If you are a regular reader ofThe NEWS, you have undoubtedly read in these pages that the HVAC industry will need an extra 20,000 technicians every year through 2010. We have covered this topic about as much as “Entertainment Tonight” has covered the Anna Nicole Smith story. However, it is one thing to know the problem exists, and quite another to come up with a plan to help deal with this industry-wide issue.

So unless a contractor has a plane ticket to head down to the Bahamas to take a paternity test - in which case that person’s money troubles might be a thing of the past - a plan to deal with this issue is of the utmost importance.


One key to having enough technicians is hiring the right technicians. Contractors need to find people who are looking for a career, not just a job.

This means doing a lot of work on the front end to make sure the prospective employee is the right match for a company. Believe me, this will save a lot of time in the long run.

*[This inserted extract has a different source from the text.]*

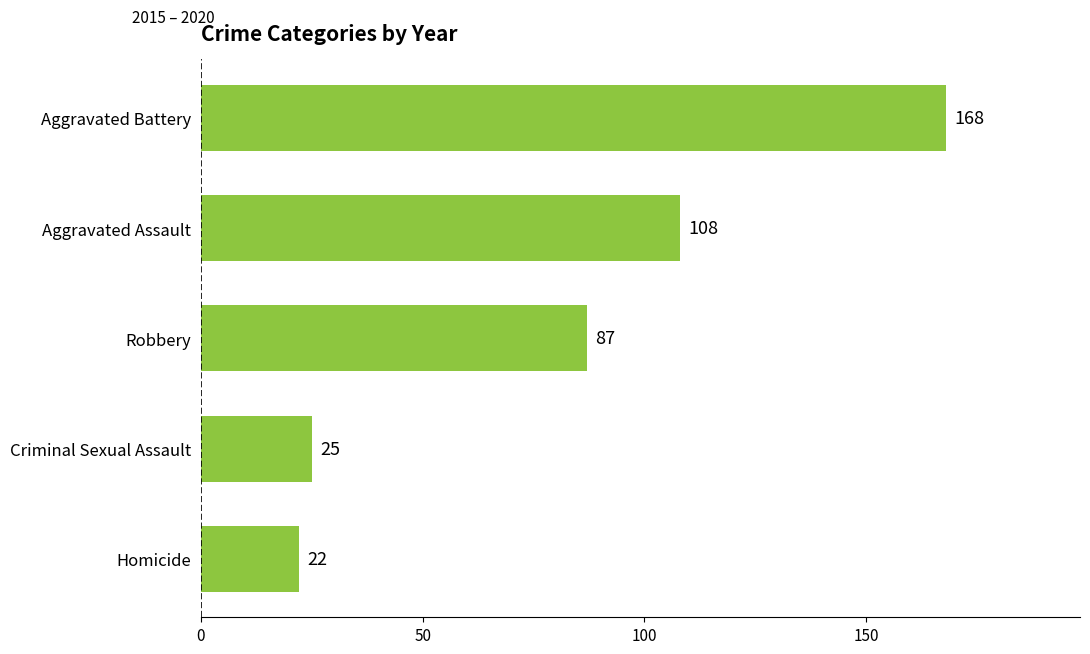

The value at Aggravated Battery is 74. True or false?

False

Make these individuals jump through hoops. If those applying truly do want a career rather than a job, they will not bail out just because of the legwork.

The first step is multiple interviews. Anyone can put lipstick on a pig for one interview. Have a few meetings with these applicants. Put them in different situations. See how they interact one-on-one, in a multiple interview setting, and under pressure, if possible.

And although you should have a few conversations with applicants, don’t take them at their word. Use every tool at your disposal to make sure these applicants are, in fact, the people they claim to be.

Make sure you order a background and credit check. What these checks produce can be very telling. Something as small as a traffic ticket to an item as large as a felony can be discovered when a background check is completed.

And there is no reason you need to be the bad guy in this, if you don’t wish to be. Play a little good cop-bad cop. Tell the applicant it is not you who wants to run a check on their driving record, but rather the insurance company. You don’t want to give them a drug test, but the company’s attorney insists on it.

Don’t want to go through the expense and time of doing the background check? Not a good call in my opinion. But then at least boot up the computer and do a quick search on the Internet.

Go ahead and google their name. If a MySpace page pops up and there are pictures of the applicant doing keg-stands, then your interest in that candidate may change somewhat. If under goals they have put “Having a good time,” and “Appearing on The Price Is Right,” then perhaps your business would like to go in another direction. And what does this type of search take, five minutes?


Another quick tool that some contractors don’t take advantage of is the reference check. I realize there are some legal issues with this one, but I heard of a great idea when speaking with a contractor at the Quality Service Contractors show in Scottsdale, Ariz.

This contractor told me that he calls the applicant’s prior place of employment and simply says to the former boss, “Do you have something positive to say about the individual? If not give me a moment of silence.” Those five seconds of silence can be the most important thing you hear during the entire hiring process.

Finally, you have gathered all the pertinent information and are ready to make a decision. One last, very important item to keep in mind is that as the leader of your business, it is critical to make sure you are not playing god.

The best predictor of future performances is past performances. If your background check, reference check, and credit report do not add up to a responsible employee, don’t think somehow that individual will be different with you. If this person can’t take care of himself, how is he going to take care of your customers?

They might be charismatic and make you feel like all they need is another chance, but it is best to cut your losses before they’re hired.

Remember that although this list of items might sound cumbersome, it will save you time in the long run.